| Detropia


Heidi Ewing and Rachel Grady

USA, 2012


Review by Katherine Follett

Posted on 17 May 2012

Source Projected DVD

Categories The 2012 Independent Film Festival Boston

This year, the Independent Film Festival of Boston presented two documentaries about the decline of Detroit. Burn focused on the city’s firefighters as they battle an onslaught of arson, neglect, and budget shortfalls while Detroit’s population flees. Detropia filmmakers Heidi Ewing and Rachel Grady choose to view the city through a wide-angle lens, following a range of people who create a haunting collage of an entire American landscape in decline.

You can see why filmmakers find poetry in the empty-socketed wastes of this post-industrial city.

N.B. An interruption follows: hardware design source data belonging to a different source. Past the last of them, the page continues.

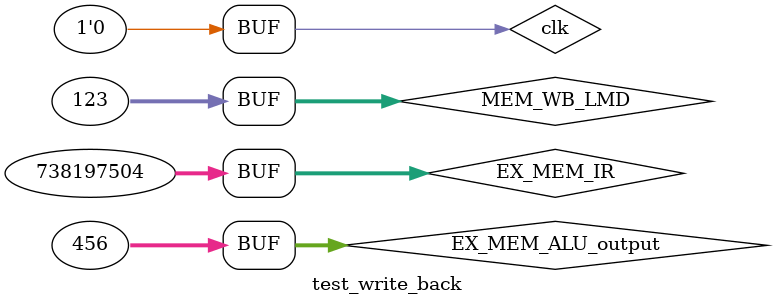
<source format=v>
`timescale 1ns / 1ps


module test_write_back;

	// Inputs
	reg clk;
	reg [31:0] MEM_WB_LMD;
	reg [31:0] EX_MEM_IR;
	reg [31:0] EX_MEM_ALU_output;

	// Outputs
	wire [31:0] MEM_WB_D;

	// Instantiate the Unit Under Test (UUT)
	write_back uut (
		.clk(clk), 
		.MEM_WB_LMD(MEM_WB_LMD), 
		.EX_MEM_IR(EX_MEM_IR), 
		.EX_MEM_ALU_output(EX_MEM_ALU_output), 
		.MEM_WB_D(MEM_WB_D)
	);

	initial begin
		// Initialize Inputs
		clk = 0;
		MEM_WB_LMD = 0;
		EX_MEM_IR = 0;
		EX_MEM_ALU_output = 0;

		// Wait 100 ns for global reset to finish
		#100 MEM_WB_LMD = 123;
      #100 EX_MEM_ALU_output = 456;

	end
	
	always begin
		#10 EX_MEM_IR = 32'b00000100001000100001100000000000;
		#10 EX_MEM_IR = 32'b00001000001000100001100000000000;
		#10 EX_MEM_IR = 32'b00001100001000100001100000000000;
		#10 EX_MEM_IR = 32'b00010000001000100001100000000000;
		#10 EX_MEM_IR = 32'b00010100001000100001100000000000;
		#10 EX_MEM_IR = 32'b00011000001000100001100000000000;
		#10 EX_MEM_IR = 32'b00100000100001010000000000000100;
		#10 EX_MEM_IR = 32'b00100100100001010000000000001000;
		#10 EX_MEM_IR = 32'b00101000100001010000000000000000;
		#10 EX_MEM_IR = 32'b00101100000000000000000000000000;
	end
      
endmodule


</source>
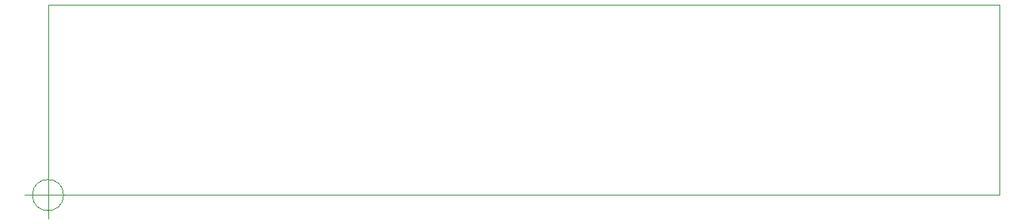
<source format=gm1>
G04 #@! TF.GenerationSoftware,KiCad,Pcbnew,(5.1.2)-2*
G04 #@! TF.CreationDate,2019-11-04T12:19:55+09:00*
G04 #@! TF.ProjectId,Kicad_sehd_mv,4b696361-645f-4736-9568-645f6d762e6b,1.0*
G04 #@! TF.SameCoordinates,Original*
G04 #@! TF.FileFunction,Profile,NP*
%FSLAX46Y46*%
G04 Gerber Fmt 4.6, Leading zero omitted, Abs format (unit mm)*
G04 Created by KiCad (PCBNEW (5.1.2)-2) date 2019-11-04 12:19:55*
%MOMM*%
%LPD*%
G04 APERTURE LIST*
%ADD10C,0.050000*%
G04 APERTURE END LIST*
D10*
X62230000Y-76200000D02*
X62230000Y-55880000D01*
X163957000Y-76200000D02*
X62230000Y-76200000D01*
X163957000Y-55880000D02*
X163957000Y-76200000D01*
X62230000Y-55880000D02*
X163957000Y-55880000D01*
X63896666Y-76200000D02*
G75*
G03X63896666Y-76200000I-1666666J0D01*
G01*
X59730000Y-76200000D02*
X64730000Y-76200000D01*
X62230000Y-73700000D02*
X62230000Y-78700000D01*
M02*

</source>
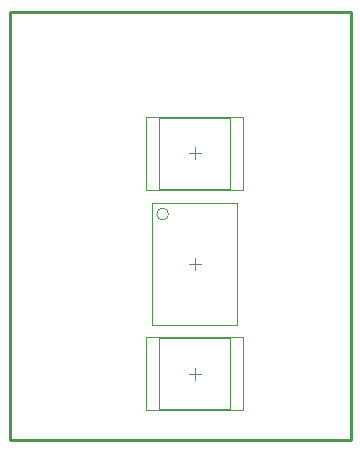
<source format=gm1>
G04*
G04 #@! TF.GenerationSoftware,Altium Limited,Altium Designer,21.2.2 (38)*
G04*
G04 Layer_Color=16711935*
%FSLAX25Y25*%
%MOIN*%
G70*
G04*
G04 #@! TF.SameCoordinates,E4463E13-6215-4CEB-9C32-E63C6DB71CC8*
G04*
G04*
G04 #@! TF.FilePolarity,Positive*
G04*
G01*
G75*
%ADD13C,0.01000*%
%ADD14C,0.00394*%
%ADD15C,0.00197*%
D13*
X285000Y300000D02*
X398500D01*
X285000Y442500D02*
X398500D01*
Y300000D02*
Y442500D01*
X285000Y300000D02*
Y442500D01*
Y300000D02*
X398500D01*
X285000Y442500D02*
X398500D01*
Y300000D02*
Y442500D01*
X285000Y300000D02*
Y442500D01*
D14*
X337839Y375232D02*
G03*
X337839Y375232I-1969J0D01*
G01*
X334709Y383709D02*
X358291D01*
Y407291D01*
X334709D02*
X358291D01*
X334709Y383709D02*
Y407291D01*
Y333791D02*
X358291D01*
X334709Y310209D02*
Y333791D01*
Y310209D02*
X358291D01*
Y333791D01*
X332327Y338224D02*
Y378776D01*
X360673Y338224D02*
Y378776D01*
X332327D02*
X360673D01*
X332327Y338224D02*
X360673D01*
X344531Y395500D02*
X348469D01*
X346500Y393532D02*
Y397469D01*
X344532Y322000D02*
X348469D01*
X346500Y320031D02*
Y323969D01*
X344532Y358500D02*
X348469D01*
X346500Y356532D02*
Y360469D01*
D15*
X330358Y383295D02*
X362642D01*
X330358D02*
Y407705D01*
X362642D01*
Y383295D02*
Y407705D01*
X330358Y334205D02*
X362642D01*
Y309795D02*
Y334205D01*
X330358Y309795D02*
X362642D01*
X330358D02*
Y334205D01*
M02*

</source>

Many shots in Detropia linger on empty homes, deserted streets, and crumbling warehouses. The buildings are haunted, spookily beckoning. Spots of eerie, scrappy life pop up here and there through squatters, opportunists, graffiti artists, and even the encroaching prairie. Expert filming, editing, and a pitch-perfect soundtrack only enhance the sad loveliness.

The citizens who remain in Detroit also seem unaccountably drawn to the beauty of this decay, even as they lament the loss of the city’s vitality. A blogger who makes her living as a barista spends her free time spelunking in abandoned apartment houses, wistfully imagining the lives of those who left. A group of unemployed men ransack an industrial building at dusk, carting off what scrap metal they can sell and then gathering around a fire to muse on the strange economy they find themselves in, correctly speculating where both the lost manufacturing jobs and their current scavenging go (China, where as one man succinctly put it, “they can make shit and send it back here and sell it for more.”) A young opera singer delights in the acoustics of an enormous, empty, window-blown building. Through the eyes of this documentary, the melancholy of the fading city is strangely compelling.

But Detropia is not content to dwell on haunting decay. The filmmakers take pains to show the frustration and sadness of those who remember what Detroit used to be. Union president George McGregor is caught in the middle as he fights for living wages and benefits for the workers he represents without spooking the management to move the company overseas (they eventually leave for Mexico). Throughout his losing battle, he remains cheerfully nostalgic for Detroit’s past: the Cadillacs, Motown music, and sense of self-determination that used to be the rewards of Michigan manufacturing. Retired schoolteacher Tommy Stevens owns a nightclub near plants that have already been abandoned. Though his tavern is a rare spot of light, sound, and happiness in the neighborhood, he recalls how much better things used to be, and he is pointedly pessimistic about the future. He attends an annual car expo and sees Chinese manufacturers displaying an electric car for half the price of the much-ballyhooed Chevy Volt. When a GM salesperson insists that the American-made models are superior in quality, Stevens wisely replies, “That’s what you guys said about Hondas thirty years ago.” Stevens opines that Detroit is a bell-wether for the rest of the United States, that the loss of manufacturing will drag down the economy, influence, and quality of life of the entire nation. Those of us who are lucky enough to live where the recession landed only a glancing blow might dismiss this idea if Stevens hadn’t already proved himself so astute.

While the film mostly keeps a hands-off tone, letting the subjects speak for themselves, it does aim a notably jaundiced eye toward the few possibilities for revitalization. Mayor David Bing’s plan to abandon peripheral neighborhoods and relocate citizens closer to the center of the city is met with some outrage, but mostly a shrugging futility. One citizen nonchalantly comments that the mayor’s plans are irrelevant because nobody in Detroit can ever get anything done anyway. A few scenes take place at the Detroit Opera, an opulent holdout of the auto industry’s remaining barons, but it too falls victim to budget shortfalls. With the freefall of real-estate prices came a small influx of bohemians, whose race and background stand in stark contrast to the mostly African-American working- to middle-class families that have seen their livelihoods disappear. A few of these outsiders display the worst of disaster tourism. A pair of artists who met in Hawaii marvel at the apartment they can afford, and then literally “put a bird on it” on an abandoned building. A European man orders coffee at the cafe where blogger Crystal Starr works, obliviously complimenting her on her city’s appealing decay (and then huffily insisting that his “Harry Potter” glasses were “inspired by Italian architecture!”). What saves the filmmakers themselves from falling into a similar trap is their continuing respect for the citizens of Detroit and their grounding worry that this city may only be the first step in a nationwide decline. Given that this isn’t 2012’s only powerful feature documentary on the downfall of this city, it’s a worry worth taking seriously.